### Exercise description
Look through the records below for the line with "for baseline resources". Return that line and each one after it up to and including the line with "only filtered resources", exactly.

Stored data entries:
------

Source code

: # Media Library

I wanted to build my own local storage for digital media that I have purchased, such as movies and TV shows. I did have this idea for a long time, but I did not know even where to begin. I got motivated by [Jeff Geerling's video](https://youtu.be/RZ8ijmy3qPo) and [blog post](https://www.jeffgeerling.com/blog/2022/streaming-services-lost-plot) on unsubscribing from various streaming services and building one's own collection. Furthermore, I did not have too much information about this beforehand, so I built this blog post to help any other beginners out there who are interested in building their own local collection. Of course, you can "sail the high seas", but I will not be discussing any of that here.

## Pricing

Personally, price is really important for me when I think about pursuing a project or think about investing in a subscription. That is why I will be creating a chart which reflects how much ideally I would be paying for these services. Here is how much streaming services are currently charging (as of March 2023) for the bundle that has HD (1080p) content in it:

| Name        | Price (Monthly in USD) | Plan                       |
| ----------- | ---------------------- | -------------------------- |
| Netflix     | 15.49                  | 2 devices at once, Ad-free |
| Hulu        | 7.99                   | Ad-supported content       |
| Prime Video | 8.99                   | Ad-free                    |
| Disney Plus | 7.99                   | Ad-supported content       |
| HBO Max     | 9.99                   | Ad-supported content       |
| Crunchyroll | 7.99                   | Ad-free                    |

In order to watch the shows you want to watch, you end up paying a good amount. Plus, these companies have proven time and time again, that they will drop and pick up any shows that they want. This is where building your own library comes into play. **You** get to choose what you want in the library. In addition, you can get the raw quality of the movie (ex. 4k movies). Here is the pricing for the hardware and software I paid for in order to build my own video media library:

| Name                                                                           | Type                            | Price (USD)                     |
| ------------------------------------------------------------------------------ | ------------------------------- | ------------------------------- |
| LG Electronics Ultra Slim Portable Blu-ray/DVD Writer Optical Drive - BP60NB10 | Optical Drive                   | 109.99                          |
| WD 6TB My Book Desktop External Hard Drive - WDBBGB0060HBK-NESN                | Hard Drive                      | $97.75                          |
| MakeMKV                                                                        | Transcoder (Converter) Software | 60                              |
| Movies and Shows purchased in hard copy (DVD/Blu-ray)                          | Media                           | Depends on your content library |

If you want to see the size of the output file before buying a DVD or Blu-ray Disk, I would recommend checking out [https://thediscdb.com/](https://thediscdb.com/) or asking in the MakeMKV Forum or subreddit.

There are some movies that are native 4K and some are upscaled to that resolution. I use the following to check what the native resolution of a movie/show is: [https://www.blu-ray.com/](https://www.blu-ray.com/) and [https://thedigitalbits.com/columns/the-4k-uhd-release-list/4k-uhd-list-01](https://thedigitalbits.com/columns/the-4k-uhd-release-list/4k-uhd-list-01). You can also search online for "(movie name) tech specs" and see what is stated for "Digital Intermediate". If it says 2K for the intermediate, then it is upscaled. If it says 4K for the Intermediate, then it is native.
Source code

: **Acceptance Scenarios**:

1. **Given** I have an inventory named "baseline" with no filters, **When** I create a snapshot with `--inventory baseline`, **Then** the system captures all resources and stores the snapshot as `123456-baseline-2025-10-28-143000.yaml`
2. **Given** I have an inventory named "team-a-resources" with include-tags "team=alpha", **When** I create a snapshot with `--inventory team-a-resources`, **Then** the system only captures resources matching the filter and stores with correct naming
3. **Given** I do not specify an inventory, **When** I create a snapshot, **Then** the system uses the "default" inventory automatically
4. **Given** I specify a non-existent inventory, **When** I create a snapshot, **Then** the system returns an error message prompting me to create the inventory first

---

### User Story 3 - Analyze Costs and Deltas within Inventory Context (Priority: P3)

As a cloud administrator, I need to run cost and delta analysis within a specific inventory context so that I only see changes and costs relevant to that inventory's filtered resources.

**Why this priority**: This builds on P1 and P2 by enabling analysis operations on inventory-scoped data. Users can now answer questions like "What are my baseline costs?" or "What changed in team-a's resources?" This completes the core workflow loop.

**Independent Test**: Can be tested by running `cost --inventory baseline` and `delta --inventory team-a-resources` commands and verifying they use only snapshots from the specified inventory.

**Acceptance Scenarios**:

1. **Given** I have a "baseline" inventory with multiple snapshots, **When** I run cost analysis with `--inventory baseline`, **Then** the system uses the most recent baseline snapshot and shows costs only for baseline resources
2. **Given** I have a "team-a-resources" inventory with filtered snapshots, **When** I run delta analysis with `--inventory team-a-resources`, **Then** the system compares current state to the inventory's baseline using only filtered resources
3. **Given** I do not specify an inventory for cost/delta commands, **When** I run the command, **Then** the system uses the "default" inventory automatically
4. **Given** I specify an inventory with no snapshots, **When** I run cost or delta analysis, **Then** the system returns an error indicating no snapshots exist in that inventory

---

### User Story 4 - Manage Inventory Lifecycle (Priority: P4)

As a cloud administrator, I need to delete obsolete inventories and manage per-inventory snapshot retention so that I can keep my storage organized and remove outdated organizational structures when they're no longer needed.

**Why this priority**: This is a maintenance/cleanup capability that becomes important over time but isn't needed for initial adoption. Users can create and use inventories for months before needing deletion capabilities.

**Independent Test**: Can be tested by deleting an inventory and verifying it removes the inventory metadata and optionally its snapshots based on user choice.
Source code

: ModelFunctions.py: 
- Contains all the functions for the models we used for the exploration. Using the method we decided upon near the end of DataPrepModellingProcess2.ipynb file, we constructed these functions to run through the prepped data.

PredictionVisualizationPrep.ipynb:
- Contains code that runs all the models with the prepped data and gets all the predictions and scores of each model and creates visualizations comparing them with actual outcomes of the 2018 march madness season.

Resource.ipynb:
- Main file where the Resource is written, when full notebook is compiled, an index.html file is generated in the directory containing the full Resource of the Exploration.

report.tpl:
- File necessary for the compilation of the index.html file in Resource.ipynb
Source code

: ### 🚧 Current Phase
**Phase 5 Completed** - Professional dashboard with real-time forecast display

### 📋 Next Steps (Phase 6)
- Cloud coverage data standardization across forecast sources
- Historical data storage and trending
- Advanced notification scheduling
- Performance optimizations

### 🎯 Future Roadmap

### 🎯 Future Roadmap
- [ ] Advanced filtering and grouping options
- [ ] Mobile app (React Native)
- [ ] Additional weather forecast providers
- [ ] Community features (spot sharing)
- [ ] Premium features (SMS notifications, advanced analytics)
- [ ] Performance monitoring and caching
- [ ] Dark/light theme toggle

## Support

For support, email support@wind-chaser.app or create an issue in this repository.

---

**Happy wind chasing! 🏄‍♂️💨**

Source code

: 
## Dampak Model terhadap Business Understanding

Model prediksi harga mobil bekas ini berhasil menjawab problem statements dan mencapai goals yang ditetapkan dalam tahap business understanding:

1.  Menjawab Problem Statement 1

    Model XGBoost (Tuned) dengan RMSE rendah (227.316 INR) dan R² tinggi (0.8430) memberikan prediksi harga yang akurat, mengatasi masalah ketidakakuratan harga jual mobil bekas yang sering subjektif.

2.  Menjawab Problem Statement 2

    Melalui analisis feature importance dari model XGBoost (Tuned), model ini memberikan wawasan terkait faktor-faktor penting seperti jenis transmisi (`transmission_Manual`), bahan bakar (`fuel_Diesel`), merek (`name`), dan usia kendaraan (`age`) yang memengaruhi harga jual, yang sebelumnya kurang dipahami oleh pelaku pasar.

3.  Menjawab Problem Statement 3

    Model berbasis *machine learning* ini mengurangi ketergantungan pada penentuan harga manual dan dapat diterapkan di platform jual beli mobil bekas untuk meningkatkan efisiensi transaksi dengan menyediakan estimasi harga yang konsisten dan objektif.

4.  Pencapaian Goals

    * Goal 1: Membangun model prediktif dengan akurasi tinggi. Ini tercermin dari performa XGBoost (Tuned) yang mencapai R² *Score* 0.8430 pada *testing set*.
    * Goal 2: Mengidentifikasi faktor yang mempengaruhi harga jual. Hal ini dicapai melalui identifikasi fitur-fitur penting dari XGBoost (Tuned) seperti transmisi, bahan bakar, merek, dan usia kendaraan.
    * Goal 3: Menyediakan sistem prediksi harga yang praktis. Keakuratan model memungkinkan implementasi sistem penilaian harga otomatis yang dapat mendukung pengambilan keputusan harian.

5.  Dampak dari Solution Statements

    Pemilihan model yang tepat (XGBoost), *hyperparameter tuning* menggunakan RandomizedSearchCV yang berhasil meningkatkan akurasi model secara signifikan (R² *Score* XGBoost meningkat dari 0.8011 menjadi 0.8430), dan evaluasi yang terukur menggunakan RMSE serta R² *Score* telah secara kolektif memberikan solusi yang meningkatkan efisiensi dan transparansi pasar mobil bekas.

------

### Response below
1. **Given** I have a "baseline" inventory with multiple snapshots, **When** I run cost analysis with `--inventory baseline`, **Then** the system uses the most recent baseline snapshot and shows costs only for baseline resources
2. **Given** I have a "team-a-resources" inventory with filtered snapshots, **When** I run delta analysis with `--inventory team-a-resources`, **Then** the system compares current state to the inventory's baseline using only filtered resources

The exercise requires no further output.